Many international agreements concerning investment refer to the ICSID’s arbitration facilities. The ICSID also conducts research and carries on publishing activities in the areas of arbitration law and foreign investment law.

Recourse to ICSID conciliation and arbitration is entirely voluntary. However, once the parties have consented to arbitration under the ICSID convention, neither can unilaterally withdraw its consent. Moreover, all ICSID contracting states, whether or not parties to the dispute, are required by the convention to recognize and enforce ICSID arbitral awards.

Since 1978, for providing conciliation and arbitration, the centre has a set of additional facility rules authorizing the ICSID secretariat to administer certain types of proceedings between states and foreign nationals which fall outside the scope of convention.

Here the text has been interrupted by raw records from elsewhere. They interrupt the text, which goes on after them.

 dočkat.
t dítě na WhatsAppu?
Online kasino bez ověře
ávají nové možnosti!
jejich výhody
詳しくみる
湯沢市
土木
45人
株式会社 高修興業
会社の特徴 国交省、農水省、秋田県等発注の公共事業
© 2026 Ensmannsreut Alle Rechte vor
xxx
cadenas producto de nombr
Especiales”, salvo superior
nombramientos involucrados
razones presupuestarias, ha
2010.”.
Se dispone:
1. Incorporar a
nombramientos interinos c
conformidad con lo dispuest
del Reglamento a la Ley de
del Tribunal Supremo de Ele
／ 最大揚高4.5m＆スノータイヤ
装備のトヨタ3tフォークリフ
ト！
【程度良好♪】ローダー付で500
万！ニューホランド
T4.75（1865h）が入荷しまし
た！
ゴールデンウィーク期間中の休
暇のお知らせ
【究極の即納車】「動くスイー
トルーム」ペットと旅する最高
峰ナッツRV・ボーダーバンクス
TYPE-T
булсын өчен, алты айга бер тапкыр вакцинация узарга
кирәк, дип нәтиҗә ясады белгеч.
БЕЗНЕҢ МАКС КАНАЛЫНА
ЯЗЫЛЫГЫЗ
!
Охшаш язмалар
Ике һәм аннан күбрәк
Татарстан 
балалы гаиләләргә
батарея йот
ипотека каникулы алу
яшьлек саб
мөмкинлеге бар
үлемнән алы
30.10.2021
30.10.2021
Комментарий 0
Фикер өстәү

These include conciliation and arbitration proceedings where either the state party or the home state of the foreign national is not a member of the ICSID.

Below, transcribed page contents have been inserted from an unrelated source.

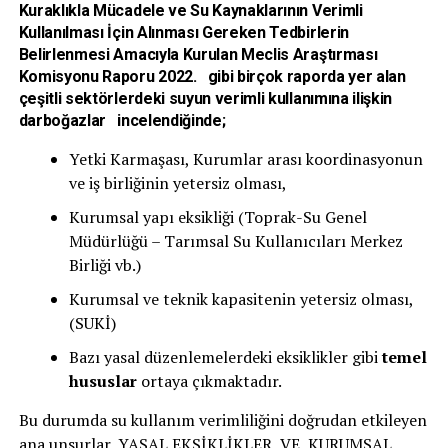
Kuraklıkla Mücadele ve Su Kaynaklarının Verimli
Kullanılması İçin Alınması Gereken Tedbirlerin
Belirlenmesi Amacıyla Kurulan Meclis Araştırması
Komisyonu Raporu 2022. gibi birçok raporda yer alan
çeşitli sektörlerdeki suyun verimli kullanımına ilişkin
darboğazlar incelendiğinde;
Yetki Karmaşası, Kurumlar arası koordinasyonun
ve iş birliğinin yetersiz olması,
Kurumsal yapı eksikliği (Toprak-Su Genel
Müdürlüğü – Tarımsal Su Kullanıcıları Merkez
Birliği vb.)
Kurumsal ve teknik kapasitenin yetersiz olması,
(SUKİ)
Bazı yasal düzenlemelerdeki eksiklikler gibi
temel
hususlar
ortaya çıkmaktadır.
Bu durumda su kullanım verimliliğini doğrudan etkileyen
ana unsurlar, YASAL EKSİKLİKLER VE KURUMSAL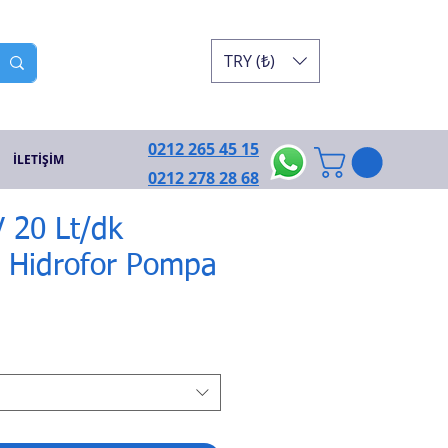
TRY (₺)
0212 265 45 15
İLETİŞİM
0212 278 28 68
V 20 Lt/dk
ı Hidrofor Pompa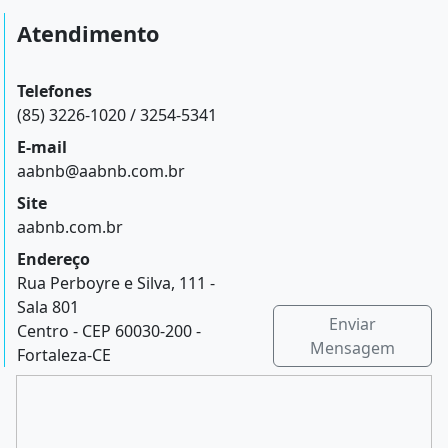
Atendimento
Telefones
(85) 3226-1020 / 3254-5341
E-mail
aabnb@aabnb.com.br
Site
aabnb.com.br
Endereço
Rua Perboyre e Silva, 111 -
Sala 801
Enviar
Centro - CEP 60030-200 -
Mensagem
Fortaleza-CE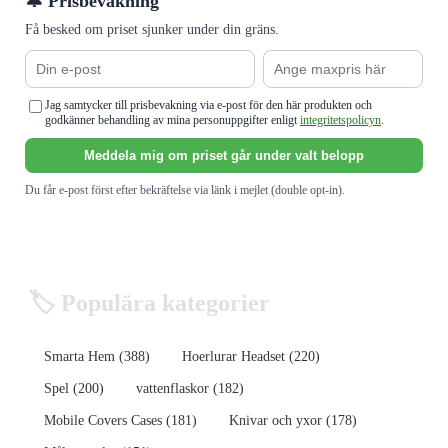
🔔 Prisbevakning
Få besked om priset sjunker under din gräns.
Jag samtycker till prisbevakning via e-post för den här produkten och
godkänner behandling av mina personuppgifter enligt
integritetspolicyn
.
Meddela mig om priset går under valt belopp
Du får e-post först efter bekräftelse via länk i mejlet (double opt-in).
🏷️ Populära kategorier
Smarta Hem (388)
Hoerlurar Headset (220)
Spel (200)
vattenflaskor (182)
Mobile Covers Cases (181)
Knivar och yxor (178)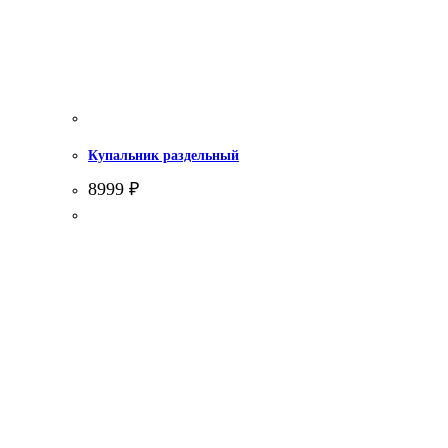
Купальник раздельный
8999
₽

Arbitration under the auspices of the ICSID is one of the main mechanisms for the settlement of investment disputes under four recent multilateral trade and investment treaties, such as the North American Free Trade Agreement, the Energy Charter Treaty, the Cartagena Free Trade Agreement, and the Colonia Investment Protocol of Mercosur.

During recent years, the caseload of the ICSID has increased considerably, mainly due to the proliferation of international investment treaties.